*** SELECTED TEXT
888

Case No. 6,254.

HAY v. ALEXANDRIA & W. R. CO.

[1 Hughes, 168.]1

Circuit Court, E. D. Virginia.

March, 1877.

EQUITY—BILL TO SET ASIDE SATISFACTION OF JUDGMENTS.

1. The complainant had purchased all existing judgments against the defendant railroad company; and afterwards purchased all the company's property sold under a trust deed junior to the judgment liens; and then marked as satisfied the judgments he held, on the proper dockets. In a subsequent litigation the deed of trust and his purchase under it were adjudicated to be illegal and void. He thereupon filed a bill in chancery against the company, praying that his satisfaction marked against the judgments might be set aside, that the defendant be decreed to pay the judgments, and that he might have general relief.

2. A demurrer to this bill, on the ground that he had full remedy at law, and that therefore a bill in equity did not lie, was overruled.
******
*** GIVEN RECORDS
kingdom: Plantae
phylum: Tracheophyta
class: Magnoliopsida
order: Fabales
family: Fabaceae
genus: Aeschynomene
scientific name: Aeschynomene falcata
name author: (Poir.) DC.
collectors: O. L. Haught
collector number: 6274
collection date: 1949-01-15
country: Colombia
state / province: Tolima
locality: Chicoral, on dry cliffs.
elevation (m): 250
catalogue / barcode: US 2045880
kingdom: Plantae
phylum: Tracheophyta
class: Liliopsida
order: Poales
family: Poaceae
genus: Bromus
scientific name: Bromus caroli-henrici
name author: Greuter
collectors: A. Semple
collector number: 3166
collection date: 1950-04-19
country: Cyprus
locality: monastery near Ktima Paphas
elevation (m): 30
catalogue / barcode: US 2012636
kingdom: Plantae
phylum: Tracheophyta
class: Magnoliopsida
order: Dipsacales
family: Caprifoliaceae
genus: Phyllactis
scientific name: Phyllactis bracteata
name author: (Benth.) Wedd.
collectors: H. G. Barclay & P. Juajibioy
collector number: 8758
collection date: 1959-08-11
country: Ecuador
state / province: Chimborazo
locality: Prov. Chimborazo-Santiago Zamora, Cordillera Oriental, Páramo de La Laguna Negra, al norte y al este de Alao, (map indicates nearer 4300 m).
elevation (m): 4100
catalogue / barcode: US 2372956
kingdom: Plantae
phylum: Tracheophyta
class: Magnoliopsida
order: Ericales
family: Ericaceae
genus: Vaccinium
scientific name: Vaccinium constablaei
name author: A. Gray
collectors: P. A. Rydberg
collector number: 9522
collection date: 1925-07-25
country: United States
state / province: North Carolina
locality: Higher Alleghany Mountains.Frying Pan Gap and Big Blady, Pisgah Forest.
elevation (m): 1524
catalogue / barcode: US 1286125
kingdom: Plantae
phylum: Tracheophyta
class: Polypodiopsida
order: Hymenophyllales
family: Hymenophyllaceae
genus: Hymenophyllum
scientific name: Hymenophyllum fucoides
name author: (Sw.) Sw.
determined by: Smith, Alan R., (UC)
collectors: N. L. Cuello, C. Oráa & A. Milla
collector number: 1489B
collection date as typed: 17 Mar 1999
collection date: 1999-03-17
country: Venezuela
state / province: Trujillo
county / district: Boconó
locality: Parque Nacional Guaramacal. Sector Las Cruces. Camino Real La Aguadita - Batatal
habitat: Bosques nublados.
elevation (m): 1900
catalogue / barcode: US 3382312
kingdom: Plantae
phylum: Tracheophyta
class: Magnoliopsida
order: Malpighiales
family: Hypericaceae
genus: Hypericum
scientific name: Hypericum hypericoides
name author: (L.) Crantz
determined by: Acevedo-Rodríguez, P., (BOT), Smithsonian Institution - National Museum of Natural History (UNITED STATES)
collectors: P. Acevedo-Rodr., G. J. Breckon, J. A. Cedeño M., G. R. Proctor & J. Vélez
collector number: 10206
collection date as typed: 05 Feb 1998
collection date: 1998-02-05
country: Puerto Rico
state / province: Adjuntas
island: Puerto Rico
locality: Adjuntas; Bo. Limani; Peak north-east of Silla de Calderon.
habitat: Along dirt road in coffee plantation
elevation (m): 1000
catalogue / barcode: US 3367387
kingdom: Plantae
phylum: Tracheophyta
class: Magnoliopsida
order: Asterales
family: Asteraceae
******
For each statement, say yes or no depending on whether it agrees with the court report, and quote the words of the report that decide it. 1. The complainant bought the company's property under a trust deed that ranked ahead of the judgment liens. 2. A later litigation held the deed of trust and his purchase under it to be illegal and void. 3. The demurrer to the complainant's bill was sustained.

EXERCISE SOLUTION —
1. No: "under a trust deed junior to the judgment liens"
2. Yes: "In a subsequent litigation the deed of trust and his purchase under it were adjudicated to be illegal and void."
3. No: "A demurrer to this bill, on the ground that he had full remedy at law, and that therefore a bill in equity did not lie, was overruled."